۴٫۲٫۳٫ Computational expense, obstacles and future considerations
We compared the computational costs of using the vegetation module relative to a simplified approach that uses bottom roughness to account for increased drag in the model domain. The increase in the computational costs arises in different parts of the model, mainly in the 2D and 3D kernels, and the GLS vertical mixing model which computes turbulent quantities (Table 2). Overall, the vegetation module increases computational costs by 6% over a run where the vegetation patch is represented by coarser sediment. The increase occurs from the calculation of the vegetation drag and turbulence terms in the vegetation module. These terms are then added to the 2D kernel, 3D momentum equations, and vertical mixing parameterization. The implementation of this functionality in COAWST was met by several numerical and conceptual obstacles, which will require future investigation and troubleshooting. For example, the ROMS hydrodynamic model required a reduced time step with the vegetation module (e.g. 1 s instead of 10 s) to eliminate instabilities resulting from sharp velocity gradients. We also found that horizontal buoyancy and shear terms in the turbulence model needed to be unsmoothed to avoid perturbations at the corner of the vegetation patch. One possible solution is to gradually ramp up vegetation density into the patch, which can either be accomplished through modification of the initialization file, or through a coding modification. The SWAN model currently does not account for multiple vegetation types, and does not dissipate wave energy (due to vegetation) spectrally; i.e. dissipation is applied uniformly across the wave spectra. In the case of multiple vegetation types an equivalent shoot density is defined in ROMS and SWAN. Future versions of SWAN will account for spatially-variable plant properties as in ROMS. Lastly, a systematic parameter study would constrain the uncertainty of the numerous model parameterizations implemented here. The development of this open-source tool will allow such studies to commence.
۵٫ Summary and conclusion
We have developed a coupled wave-flow-vegetation module in the COAWST modeling system applicable to vegetated flows in riverine, lacustrine, estuarine and coastal environments. New vegetative components were implemented in the flow model ROMS, namely plant posture-dependent three-dimensional drag, vertical mixing, and waveinduced streaming. The model reproduces key features of flow-vegetation hydrodynamic interaction, in particular the strong shear layer at the top of a submerged canopy which varies in height as the plants bend. The coupling framework has also been updated to exchange vegetation-related variables between the flow and the wave model SWAN to account for wave dissipation by vegetation in the presence of currents and water level fluctuations.

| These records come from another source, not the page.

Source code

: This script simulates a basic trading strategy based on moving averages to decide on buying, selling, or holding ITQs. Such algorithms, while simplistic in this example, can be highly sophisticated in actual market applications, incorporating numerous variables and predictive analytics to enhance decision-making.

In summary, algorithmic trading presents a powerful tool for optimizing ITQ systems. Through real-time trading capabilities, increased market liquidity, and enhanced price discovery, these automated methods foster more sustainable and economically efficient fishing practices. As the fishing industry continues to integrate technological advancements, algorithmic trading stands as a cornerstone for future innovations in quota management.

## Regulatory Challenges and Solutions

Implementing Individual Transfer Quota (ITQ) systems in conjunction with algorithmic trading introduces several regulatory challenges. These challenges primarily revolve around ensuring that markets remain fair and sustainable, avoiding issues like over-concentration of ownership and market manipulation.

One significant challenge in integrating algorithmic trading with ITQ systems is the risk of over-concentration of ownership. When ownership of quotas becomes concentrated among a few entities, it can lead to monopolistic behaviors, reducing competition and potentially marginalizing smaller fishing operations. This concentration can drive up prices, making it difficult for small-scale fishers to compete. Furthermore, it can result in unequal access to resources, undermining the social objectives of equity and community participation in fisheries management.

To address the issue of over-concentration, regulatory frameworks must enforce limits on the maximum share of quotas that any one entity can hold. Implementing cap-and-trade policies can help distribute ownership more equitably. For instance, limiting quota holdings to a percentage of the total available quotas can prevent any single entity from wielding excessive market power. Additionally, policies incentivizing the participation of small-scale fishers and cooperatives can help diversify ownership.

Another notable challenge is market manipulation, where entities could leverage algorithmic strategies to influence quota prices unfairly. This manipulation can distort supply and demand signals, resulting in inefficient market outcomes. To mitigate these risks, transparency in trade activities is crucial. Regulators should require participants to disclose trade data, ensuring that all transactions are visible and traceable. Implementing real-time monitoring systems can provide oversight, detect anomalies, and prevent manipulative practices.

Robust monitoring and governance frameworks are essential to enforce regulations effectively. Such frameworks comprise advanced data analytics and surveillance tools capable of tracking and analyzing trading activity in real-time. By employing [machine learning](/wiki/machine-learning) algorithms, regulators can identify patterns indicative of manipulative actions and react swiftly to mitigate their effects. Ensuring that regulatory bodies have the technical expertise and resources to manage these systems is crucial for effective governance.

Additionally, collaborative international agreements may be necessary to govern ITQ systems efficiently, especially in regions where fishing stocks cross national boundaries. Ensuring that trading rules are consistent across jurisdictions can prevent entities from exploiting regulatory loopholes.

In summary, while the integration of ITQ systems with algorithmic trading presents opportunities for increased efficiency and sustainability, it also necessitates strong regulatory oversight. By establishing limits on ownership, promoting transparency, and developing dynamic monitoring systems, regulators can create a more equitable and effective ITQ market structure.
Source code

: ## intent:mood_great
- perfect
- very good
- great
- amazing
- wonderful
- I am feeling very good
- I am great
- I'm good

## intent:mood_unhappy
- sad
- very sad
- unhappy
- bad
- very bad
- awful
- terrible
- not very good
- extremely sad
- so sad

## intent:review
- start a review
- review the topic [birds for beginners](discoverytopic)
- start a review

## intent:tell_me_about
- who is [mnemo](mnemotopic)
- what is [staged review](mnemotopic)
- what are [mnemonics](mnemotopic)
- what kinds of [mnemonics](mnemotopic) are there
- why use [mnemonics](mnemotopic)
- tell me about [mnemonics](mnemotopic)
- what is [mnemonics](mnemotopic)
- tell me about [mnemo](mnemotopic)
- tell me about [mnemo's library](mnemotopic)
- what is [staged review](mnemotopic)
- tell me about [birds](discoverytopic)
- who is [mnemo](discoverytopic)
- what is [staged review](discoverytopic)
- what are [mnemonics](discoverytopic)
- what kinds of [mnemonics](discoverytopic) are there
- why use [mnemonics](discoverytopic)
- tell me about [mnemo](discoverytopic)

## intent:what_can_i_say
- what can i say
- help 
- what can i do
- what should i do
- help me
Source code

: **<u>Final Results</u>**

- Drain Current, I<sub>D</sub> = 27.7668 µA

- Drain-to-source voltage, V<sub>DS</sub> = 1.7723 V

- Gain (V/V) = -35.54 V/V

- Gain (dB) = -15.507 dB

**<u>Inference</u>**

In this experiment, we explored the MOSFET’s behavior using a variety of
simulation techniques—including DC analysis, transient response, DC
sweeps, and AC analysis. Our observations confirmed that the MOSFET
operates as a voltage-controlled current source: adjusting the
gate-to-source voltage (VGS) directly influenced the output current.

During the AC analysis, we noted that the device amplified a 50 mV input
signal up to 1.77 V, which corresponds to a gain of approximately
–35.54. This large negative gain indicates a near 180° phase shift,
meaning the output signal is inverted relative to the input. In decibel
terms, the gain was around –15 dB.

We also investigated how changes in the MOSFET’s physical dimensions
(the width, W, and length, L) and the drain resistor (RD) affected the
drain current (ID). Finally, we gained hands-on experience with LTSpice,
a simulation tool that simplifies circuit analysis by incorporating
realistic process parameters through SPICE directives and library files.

Results from the idealized test case in shallow water highlight the nonlinear interdependency between (tidal) flow and wave characteristics in the presence of a vegetation patch. In particular, the coupled wave-flow-vegetation model shows that the vegetation modifies the wave characteristics (height, period, steepness, and direction) primarily by wave energy dissipation resulting from the work done by drag force on the vegetation stems, and secondarily by influencing the water level and current fields: i) any (positive or negative) gradient of free surface elevation across the vegetation patch reduces vegetation-induced wave damping; ii) wave dissipation rate decreases/increases when waves propagate along/ against the current, while the (intrinsic) wave frequency increases/ decreases to conserve wave action density which enhances/diminishes wave dissipation by bed friction and vegetation drag. In parallel, waves influence the flow; therefore, waves alter the capacity of vegetation to reduce current speed and adjust water level. This model contributes to an improved understanding of how aquatic vegetation influences the physical environment and, more generally, provides a multidisciplinary tool for informing decision-making of the potential ecologic and economic benefits of aquatic vegetation.